2014-01-25 Thread Mike Gilbert
On Sat, Jan 25, 2014 at 4:16 PM, Michał Górny mgo...@gentoo.org wrote:
 Dnia 2014-01-25, o godz. 11:13:38
 Mike Gilbert flop...@gentoo.org napisał(a):

 It seems having XDG variables like XDG_CONFIG_HOME set in the
 environment when calling emerge has a tendency to cause sandbox
 violations. For example, see the bugs blocking bug 499202.

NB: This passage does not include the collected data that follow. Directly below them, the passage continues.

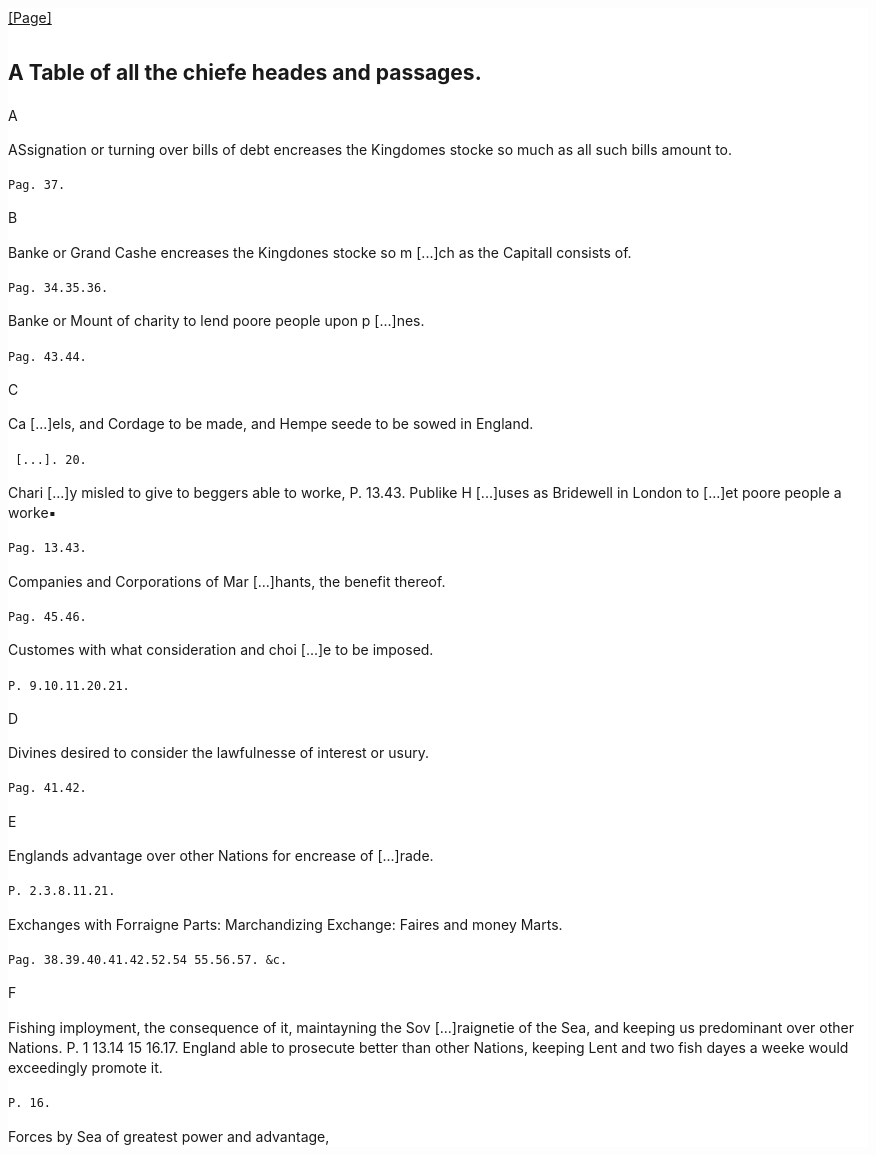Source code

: [[Page]](http://eebo.chadwyck.com/downloadtiff?vid=94293&page=3)

## A Table of all the chiefe heades and passages.

A

ASsignation or turning over bills of debt encreases the Kingdomes stocke so
much as all such bills amount to.

    Pag. 37.

B

Banke or Grand Cashe encreases the Kingdones stocke so m [...]ch as the
Capitall consists of.

    Pag. 34.35.36.
Banke or Mount of charity to lend poore people upon p [...]nes.

    Pag. 43.44.

C

Ca [...]els, and Cordage to be made, and Hempe seede to be sowed in England.

     [...]. 20.
Chari [...]y misled to give to beggers able to worke, P. 13.43. Publike H
[...]uses as Bridewell in London to  [...]et poore people a worke▪

    Pag. 13.43.
Companies and Corporations of Mar [...]hants, the benefit thereof.

    Pag. 45.46.
Customes with what consideration and choi [...]e to be imposed.

    P. 9.10.11.20.21.

D

Divines desired to consider the lawfulnesse of interest or usury.

    Pag. 41.42.

E

Englands advantage over other Nations for encrease of  [...]rade.

    P. 2.3.8.11.21.
Exchanges with Forraigne Parts: Marchandizing Exchange: Faires and money
Marts.

    Pag. 38.39.40.41.42.52.54 55.56.57. &c.

F

Fishing imployment, the consequence of it, maintayning the Sov [...]raignetie
of the Sea, and keeping us predominant over other Nations. P. 1 13.14 15
16.17. England able to prosecute better than other Nations, keeping Lent and
two fish dayes a weeke would exceedingly promote it.

    P. 16.
Forces by Sea of greatest power and advantage,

 https://bugs.gentoo.org/show_bug.cgi?id=499202

 If you grep for XDG_CONFIG_HOME in the eclass directory, you can see
 that several eclasses work around this by setting
 XDG_CONFIG_HOME=${T} or ${T}/.config.

 gnome2-utils.eclass takes it a step further and creates empty
 directories for several other XDG variables.

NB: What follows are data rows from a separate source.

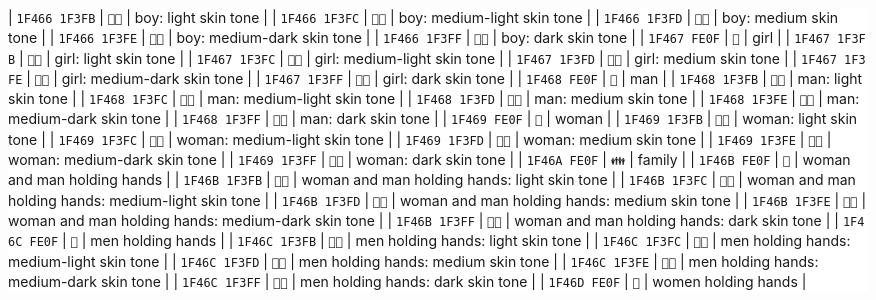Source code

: | `1F466 1F3FB` | `👦🏻` |  boy: light skin tone |
| `1F466 1F3FC` | `👦🏼` |  boy: medium-light skin tone |
| `1F466 1F3FD` | `👦🏽` |  boy: medium skin tone |
| `1F466 1F3FE` | `👦🏾` |  boy: medium-dark skin tone |
| `1F466 1F3FF` | `👦🏿` |  boy: dark skin tone |
| `1F467 FE0F` | `👧️` |  girl |
| `1F467 1F3FB` | `👧🏻` |  girl: light skin tone |
| `1F467 1F3FC` | `👧🏼` |  girl: medium-light skin tone |
| `1F467 1F3FD` | `👧🏽` |  girl: medium skin tone |
| `1F467 1F3FE` | `👧🏾` |  girl: medium-dark skin tone |
| `1F467 1F3FF` | `👧🏿` |  girl: dark skin tone |
| `1F468 FE0F` | `👨️` |  man |
| `1F468 1F3FB` | `👨🏻` |  man: light skin tone |
| `1F468 1F3FC` | `👨🏼` |  man: medium-light skin tone |
| `1F468 1F3FD` | `👨🏽` |  man: medium skin tone |
| `1F468 1F3FE` | `👨🏾` |  man: medium-dark skin tone |
| `1F468 1F3FF` | `👨🏿` |  man: dark skin tone |
| `1F469 FE0F` | `👩️` |  woman |
| `1F469 1F3FB` | `👩🏻` |  woman: light skin tone |
| `1F469 1F3FC` | `👩🏼` |  woman: medium-light skin tone |
| `1F469 1F3FD` | `👩🏽` |  woman: medium skin tone |
| `1F469 1F3FE` | `👩🏾` |  woman: medium-dark skin tone |
| `1F469 1F3FF` | `👩🏿` |  woman: dark skin tone |
| `1F46A FE0F` | `👪️` |  family |
| `1F46B FE0F` | `👫️` |  woman and man holding hands |
| `1F46B 1F3FB` | `👫🏻` |  woman and man holding hands: light skin tone |
| `1F46B 1F3FC` | `👫🏼` |  woman and man holding hands: medium-light skin tone |
| `1F46B 1F3FD` | `👫🏽` |  woman and man holding hands: medium skin tone |
| `1F46B 1F3FE` | `👫🏾` |  woman and man holding hands: medium-dark skin tone |
| `1F46B 1F3FF` | `👫🏿` |  woman and man holding hands: dark skin tone |
| `1F46C FE0F` | `👬️` |  men holding hands |
| `1F46C 1F3FB` | `👬🏻` |  men holding hands: light skin tone |
| `1F46C 1F3FC` | `👬🏼` |  men holding hands: medium-light skin tone |
| `1F46C 1F3FD` | `👬🏽` |  men holding hands: medium skin tone |
| `1F46C 1F3FE` | `👬🏾` |  men holding hands: medium-dark skin tone |
| `1F46C 1F3FF` | `👬🏿` |  men holding hands: dark skin tone |
| `1F46D FE0F` | `👭️` |  women holding hands |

 Is this something we can/should consolidate into some central place?
 Or should I just copy/paste something into distutils-r1.eclass?

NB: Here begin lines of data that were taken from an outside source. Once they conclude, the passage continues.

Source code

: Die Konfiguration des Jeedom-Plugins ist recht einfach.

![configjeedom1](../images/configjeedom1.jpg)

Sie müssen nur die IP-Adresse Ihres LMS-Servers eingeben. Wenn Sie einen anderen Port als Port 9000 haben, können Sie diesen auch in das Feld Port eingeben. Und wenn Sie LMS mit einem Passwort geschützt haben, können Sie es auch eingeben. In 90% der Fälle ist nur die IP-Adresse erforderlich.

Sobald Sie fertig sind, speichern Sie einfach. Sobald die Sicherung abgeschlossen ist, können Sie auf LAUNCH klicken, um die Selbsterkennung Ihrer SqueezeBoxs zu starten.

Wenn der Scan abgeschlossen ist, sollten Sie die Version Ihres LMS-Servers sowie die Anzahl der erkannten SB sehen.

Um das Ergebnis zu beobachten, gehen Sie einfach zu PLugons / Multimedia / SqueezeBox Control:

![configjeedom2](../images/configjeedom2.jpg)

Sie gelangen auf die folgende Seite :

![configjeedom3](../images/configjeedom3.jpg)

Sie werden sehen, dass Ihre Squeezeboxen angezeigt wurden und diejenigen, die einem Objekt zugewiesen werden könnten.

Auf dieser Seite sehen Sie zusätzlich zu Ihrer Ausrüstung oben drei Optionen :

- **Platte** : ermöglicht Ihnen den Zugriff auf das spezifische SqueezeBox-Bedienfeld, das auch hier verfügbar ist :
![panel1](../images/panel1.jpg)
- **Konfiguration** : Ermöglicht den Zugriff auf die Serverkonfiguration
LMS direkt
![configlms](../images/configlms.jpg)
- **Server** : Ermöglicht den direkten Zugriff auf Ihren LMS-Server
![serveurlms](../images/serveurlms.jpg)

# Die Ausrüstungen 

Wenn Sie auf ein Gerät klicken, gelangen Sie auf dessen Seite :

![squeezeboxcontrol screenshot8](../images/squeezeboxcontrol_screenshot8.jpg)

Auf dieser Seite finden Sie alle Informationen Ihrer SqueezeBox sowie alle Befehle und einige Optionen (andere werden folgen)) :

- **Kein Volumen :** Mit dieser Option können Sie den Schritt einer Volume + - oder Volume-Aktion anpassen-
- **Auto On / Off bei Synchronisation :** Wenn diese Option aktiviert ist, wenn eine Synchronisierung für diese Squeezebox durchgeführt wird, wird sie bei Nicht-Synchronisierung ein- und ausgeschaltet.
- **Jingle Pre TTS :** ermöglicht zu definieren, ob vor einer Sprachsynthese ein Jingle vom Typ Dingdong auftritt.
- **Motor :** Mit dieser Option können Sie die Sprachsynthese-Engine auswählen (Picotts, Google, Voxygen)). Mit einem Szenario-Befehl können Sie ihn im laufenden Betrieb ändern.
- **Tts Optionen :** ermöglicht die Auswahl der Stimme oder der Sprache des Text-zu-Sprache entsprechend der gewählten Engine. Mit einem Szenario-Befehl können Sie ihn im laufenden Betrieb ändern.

 I'd say portage should kill that as part of sanitizing the environment.
 There's no point in reproducing it in random eclasses.


I have filed an enhancement request for Portage.

https://bugs.gentoo.org/show_bug.cgi?id=499288



Re: [gentoo-dev] Dealing with XDG directories in ebuild environment

2014-01-25 Thread Mike Gilbert
On Sat, Jan 25, 2014 at 7:10 PM, Mike Gilbert flop...@gentoo.org wrote:
 On Sat, Jan 25, 2014 at 4:16 PM, Michał Górny mgo...@gentoo.org wrote:
 Dnia 2014-01-25, o godz. 11:13:38
 Mike Gilbert flop...@gentoo.org napisał(a):

 It seems having XDG variables like XDG_CONFIG_HOME set in the
 environment when calling emerge has a tendency to cause sandbox
 violations. For example, see the bugs blocking bug 499202.

 https://bugs.gentoo.org/show_bug.cgi?id=499202

 If you grep for XDG_CONFIG_HOME in the eclass directory, you can see
 that several eclasses work around this by setting
 XDG_CONFIG_HOME=${T} or ${T}/.config.

 gnome2-utils.eclass takes it a step further and creates empty
 directories for several other XDG variables.

 Is this something we can/should consolidate into some central place?
 Or should I just copy/paste something into distutils-r1.eclass?

 I'd say portage should kill that as part of sanitizing the environment.
 There's no point in reproducing it in random eclasses.


 I have filed an enhancement request for Portage.

 https://bugs.gentoo.org/show_bug.cgi?id=499288

It seems Arfrever beat me to it. However, it looks like it would need
to be an EAPI change, which means quite a long wait.